As this is an important area, I also try to make sure I pay careful attention to what my friends and wife have to say about my lifestyle. When we’re sensitive to God, he speaks to us about our workload and acts to balance us so we don’t collapse under the strain. The key is lingering daily in the presence of God. That is what slows us down and helps us align ourselves to God’s agenda. Getting help from God as we give time to listen to him and as we listen to our friends helps us to cope with the burdens and make adjustments along the way. Indeed, those who haven’t disciplined themselves to listen to God and friends can end up letting their indiscipline destroy them.
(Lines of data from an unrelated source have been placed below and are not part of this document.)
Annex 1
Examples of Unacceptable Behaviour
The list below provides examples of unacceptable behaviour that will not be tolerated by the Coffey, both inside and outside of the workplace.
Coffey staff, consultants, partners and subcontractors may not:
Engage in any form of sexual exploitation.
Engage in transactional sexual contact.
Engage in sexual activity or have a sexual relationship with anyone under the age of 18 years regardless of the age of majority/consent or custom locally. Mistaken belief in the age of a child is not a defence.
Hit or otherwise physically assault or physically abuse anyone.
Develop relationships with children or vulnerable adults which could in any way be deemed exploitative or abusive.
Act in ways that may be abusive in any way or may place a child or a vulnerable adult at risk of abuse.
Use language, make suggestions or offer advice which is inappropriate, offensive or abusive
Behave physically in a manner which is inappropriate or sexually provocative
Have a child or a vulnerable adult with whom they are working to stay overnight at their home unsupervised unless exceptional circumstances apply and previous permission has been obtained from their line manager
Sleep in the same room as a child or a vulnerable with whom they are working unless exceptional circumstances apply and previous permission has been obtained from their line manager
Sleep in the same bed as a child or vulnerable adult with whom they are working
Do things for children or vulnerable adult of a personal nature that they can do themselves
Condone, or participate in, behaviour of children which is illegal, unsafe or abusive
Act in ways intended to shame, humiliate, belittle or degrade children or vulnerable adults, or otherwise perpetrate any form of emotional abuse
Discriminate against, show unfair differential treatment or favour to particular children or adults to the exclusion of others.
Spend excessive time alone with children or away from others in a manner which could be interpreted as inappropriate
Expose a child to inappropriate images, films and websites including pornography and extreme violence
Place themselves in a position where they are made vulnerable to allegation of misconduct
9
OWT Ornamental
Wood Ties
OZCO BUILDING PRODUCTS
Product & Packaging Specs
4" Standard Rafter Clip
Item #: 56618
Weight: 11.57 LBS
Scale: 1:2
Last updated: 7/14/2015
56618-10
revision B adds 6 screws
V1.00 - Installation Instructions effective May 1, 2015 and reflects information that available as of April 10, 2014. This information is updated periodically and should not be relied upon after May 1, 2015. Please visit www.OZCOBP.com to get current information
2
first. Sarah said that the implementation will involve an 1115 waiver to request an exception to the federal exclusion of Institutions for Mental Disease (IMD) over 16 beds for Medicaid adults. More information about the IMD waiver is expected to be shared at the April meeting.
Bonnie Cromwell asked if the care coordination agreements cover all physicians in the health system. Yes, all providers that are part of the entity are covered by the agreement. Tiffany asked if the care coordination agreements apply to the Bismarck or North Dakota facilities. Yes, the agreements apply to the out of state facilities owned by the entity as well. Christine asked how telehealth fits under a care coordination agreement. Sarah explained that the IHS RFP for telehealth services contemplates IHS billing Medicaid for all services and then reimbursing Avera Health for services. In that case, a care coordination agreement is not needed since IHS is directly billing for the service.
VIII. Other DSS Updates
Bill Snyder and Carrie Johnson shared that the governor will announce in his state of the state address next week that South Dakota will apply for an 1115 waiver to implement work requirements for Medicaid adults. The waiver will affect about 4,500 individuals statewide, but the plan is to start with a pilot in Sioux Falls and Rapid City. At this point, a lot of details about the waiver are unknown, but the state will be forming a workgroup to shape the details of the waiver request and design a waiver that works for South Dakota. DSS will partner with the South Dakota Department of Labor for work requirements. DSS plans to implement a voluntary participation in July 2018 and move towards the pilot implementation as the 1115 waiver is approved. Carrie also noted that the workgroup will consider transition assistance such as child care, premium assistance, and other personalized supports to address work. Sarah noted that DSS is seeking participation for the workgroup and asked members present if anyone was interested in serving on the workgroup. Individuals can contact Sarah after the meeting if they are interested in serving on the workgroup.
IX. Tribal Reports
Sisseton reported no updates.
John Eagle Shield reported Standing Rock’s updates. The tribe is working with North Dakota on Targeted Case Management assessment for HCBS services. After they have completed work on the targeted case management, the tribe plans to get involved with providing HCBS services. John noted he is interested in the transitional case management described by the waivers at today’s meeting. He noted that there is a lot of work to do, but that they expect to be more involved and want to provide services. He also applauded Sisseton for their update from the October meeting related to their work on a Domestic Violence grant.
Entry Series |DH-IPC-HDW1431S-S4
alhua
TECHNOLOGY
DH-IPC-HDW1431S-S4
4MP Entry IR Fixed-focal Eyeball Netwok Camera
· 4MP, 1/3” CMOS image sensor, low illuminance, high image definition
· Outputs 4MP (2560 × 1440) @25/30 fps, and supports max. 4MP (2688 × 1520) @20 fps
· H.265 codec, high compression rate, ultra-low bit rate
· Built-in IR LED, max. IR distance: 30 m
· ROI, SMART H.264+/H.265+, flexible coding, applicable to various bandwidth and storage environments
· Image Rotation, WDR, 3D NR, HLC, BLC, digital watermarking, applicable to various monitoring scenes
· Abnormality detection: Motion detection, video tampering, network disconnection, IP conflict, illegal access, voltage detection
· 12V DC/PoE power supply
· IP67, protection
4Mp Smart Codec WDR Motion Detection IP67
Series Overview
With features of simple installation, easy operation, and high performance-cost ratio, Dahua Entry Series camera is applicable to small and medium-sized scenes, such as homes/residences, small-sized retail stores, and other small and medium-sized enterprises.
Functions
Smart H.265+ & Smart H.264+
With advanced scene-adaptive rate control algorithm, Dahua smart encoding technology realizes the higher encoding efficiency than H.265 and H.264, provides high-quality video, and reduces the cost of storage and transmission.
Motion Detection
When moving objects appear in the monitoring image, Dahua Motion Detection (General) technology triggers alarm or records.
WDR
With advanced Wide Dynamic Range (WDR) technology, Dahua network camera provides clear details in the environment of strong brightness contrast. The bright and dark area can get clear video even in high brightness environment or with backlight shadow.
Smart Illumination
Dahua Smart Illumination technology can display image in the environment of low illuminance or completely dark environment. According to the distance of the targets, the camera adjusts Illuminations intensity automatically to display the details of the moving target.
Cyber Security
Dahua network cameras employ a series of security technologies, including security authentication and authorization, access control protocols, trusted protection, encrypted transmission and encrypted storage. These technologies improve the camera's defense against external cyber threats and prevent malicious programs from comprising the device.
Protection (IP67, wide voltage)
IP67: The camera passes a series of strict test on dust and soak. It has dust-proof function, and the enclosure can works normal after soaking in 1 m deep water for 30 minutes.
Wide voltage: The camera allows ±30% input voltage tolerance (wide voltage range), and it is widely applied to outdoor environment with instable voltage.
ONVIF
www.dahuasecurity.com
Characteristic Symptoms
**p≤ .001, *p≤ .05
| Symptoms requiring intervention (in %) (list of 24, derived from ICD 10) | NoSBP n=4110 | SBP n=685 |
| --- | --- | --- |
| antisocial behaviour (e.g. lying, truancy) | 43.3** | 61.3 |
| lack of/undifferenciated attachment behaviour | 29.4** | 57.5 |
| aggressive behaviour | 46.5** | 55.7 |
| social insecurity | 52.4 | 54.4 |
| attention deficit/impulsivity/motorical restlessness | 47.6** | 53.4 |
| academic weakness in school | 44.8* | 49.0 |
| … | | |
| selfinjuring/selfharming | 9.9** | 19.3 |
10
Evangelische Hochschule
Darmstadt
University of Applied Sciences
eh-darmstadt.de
You mention that adultery among Christian leaders is sometimes the fruit of insecurity as it relates to their vocation. How can Christian leaders guard themselves when they meet disappointment or fail to achieve their goals?

One of the most helpful things I’ve ever heard was from a friend in seminary who saw me working hard and suggested I may be driven by insecurity. That didn’t stop me from working hard, but it did make me proactively seek my security from God.

I think of Psalm 34:5: “Those who look to him are radiant, and their faces shall never be ashamed.” Ultimately God is the one who heals our insecurity or shame. And when we look to him, we’re radiant. More than anything else in our life, we must guard the privilege of receiving God’s smile on us as his beloved children.

When I tell my wife about yet another leader who has fallen sexually, she usually responds that invariably the person hasn’t been having a proper devotional time with God. While that response may seem simplistic, I think there’s a lot of truth there. We must develop an approach to life where our greatest joy is basking in the presence of God and receiving his love. Then we can cope with failures in ministry, since it doesn’t destroy the most important thing in our life—our love relationship with him.

Let me also say that our security in Christ is often mediated through friends. The affirmation of our friends often becomes the means of receiving the affirmation God wishes to give us. It’s alarming that many Christian leaders today don’t have close friends. We need to proactively pursue friendships despite the disappointments we’ve faced. This friendship helps us avoid paths controlled by our insecurity.

We must develop an approach to life where our greatest joy is basking in the presence of God and receiving his love. Then we can cope with failures in ministry because it doesn’t destroy the most important thing in our life—our love relationship with him.

If we’re open and accountable to these friends, they’ll be able to see when we’re moving along dangerous paths, like becoming vulnerable to an affair. Often in youth work, and actually in all kinds of ministry, women look to us as heroes. This admiration can be flattering and a boost to our flagging egos. We must be aware of this temptation without being naïve about our strength to handle such situations. And we must be careful that we do not cross the boundaries. I often get my wife to help women whom I long to help because of concern for them. I do so as I fear that I may cross the boundary—that my concern would gradually become impure attraction.

Your chapter on “Fun, Tradition, and the Security of Children” encouraged me to take the lead more often in cultivating joy and fun in our home. What’s one thing a Christian leader could do right now to make home more fun for the family?

Listen to your children! Their understanding of fun may be different from yours. And we need to adjust our lives and refine our tastes so that we can enjoy with them what they enjoy—so long as it’s healthy. We may need to be like cross-cultural missionaries when it comes to having fun with our children.